I woke up this morning surprised, like every other American, that Obama had been awarded the Nobel Peace Prize. I can't say that I'm really happy for him, nor I am I angry that he received it. When I had mentioned this to some coworkers who hadn't heard the news, the first question they asked was, "For what?" Considering that nominations had to be proposed by early February, Obama would have only been in office a few weeks before someone put his name in for consideration. The media were abuzz about this same question and apologists were quick to respond how much better the U.S. is perceived around the world for Obama simply being elected.
Now, I'm not against him receiving this honor just because he's not Bush. I'm not against it because he's black. I'm not against it because his aspirations tend to lean towards peaceful resolve (even though after his acceptance remarks he was whisked off to a war planning meeting for Afghanistan).
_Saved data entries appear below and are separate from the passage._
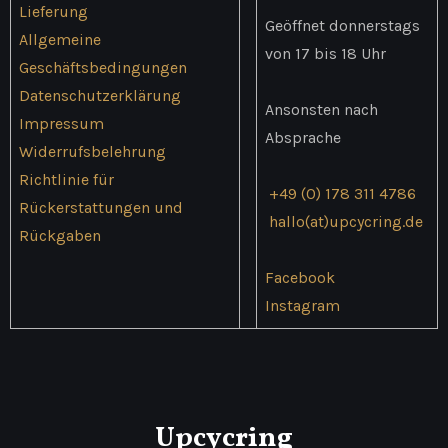
Lieferung
werden
Geöffnet donnerstags
Allgemeine
von 17 bis 18 Uhr
Geschäftsbedingungen
Datenschutzerklärung
Ansonsten nach
Impressum
Absprache
Widerrufsbelehrung
Richtlinie für
+49 (0) 178 311 4786
Rückerstattungen und
hallo(at)upcycring.de
Rückgaben
Facebook
Instagram
Upcycring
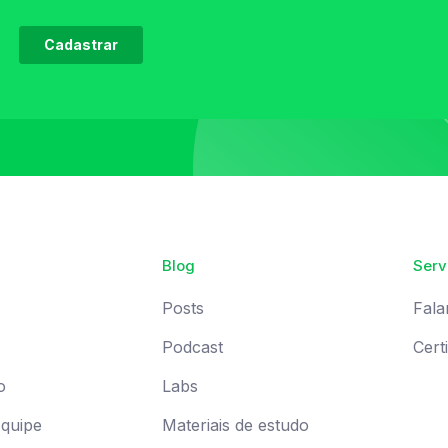
Blog
Serv
Posts
Fala
Podcast
Cert
o
Labs
Equipe
Materiais de estudo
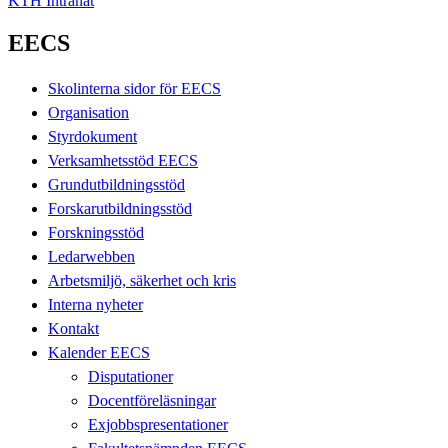
KTH Intranät
EECS
Skolinterna sidor för EECS
Organisation
Styrdokument
Verksamhetsstöd EECS
Grundutbildningsstöd
Forskarutbildningsstöd
Forskningsstöd
Ledarwebben
Arbetsmiljö, säkerhet och kris
Interna nyheter
Kontakt
Kalender EECS
Disputationer
Docentföreläsningar
Exjobbspresentationer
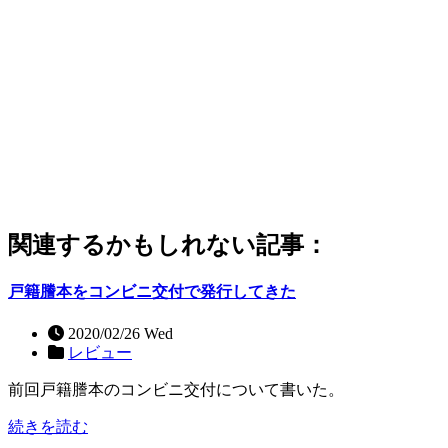
関連するかもしれない記事：
戸籍謄本をコンビニ交付で発行してきた
2020/02/26 Wed
レビュー
前回戸籍謄本のコンビニ交付について書いた。
続きを読む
No, I'm against it because now there is a certain obligation for Obama to behave in a certain manner. In a way, the Royal Swedish Academy of Sciences is exerting a certain influence on U.S. foreign policy. If I were the President and had just received the Nobel Peace Prize barely 9 months into my first term, I would feel a lot of undue pressure to live up to the expectations yoked upon me by this foreign organization. Think about it: if the platform of your presidency rested on restoring faith in your country in the eyes of the world, how much confidence would it instill if you received the Nobel Peace Prize and continued to wage war?
So Obama is now faced with a dilemma: Live up to the Peace Prize's standard of being a 'peace maker' at all costs, or risk violating the spirit of the Prize but continuing the path our nation is currently on. The former has implications for domestic sovereignty and security, whiles the latter risks the nation's perceptions with the rest of the world.
I think the world would have been a better place if they had waited for Obama to deliver on some promises and aspirations and then award it based on performance, instead of meddling with situations that are already quite precarious as they are.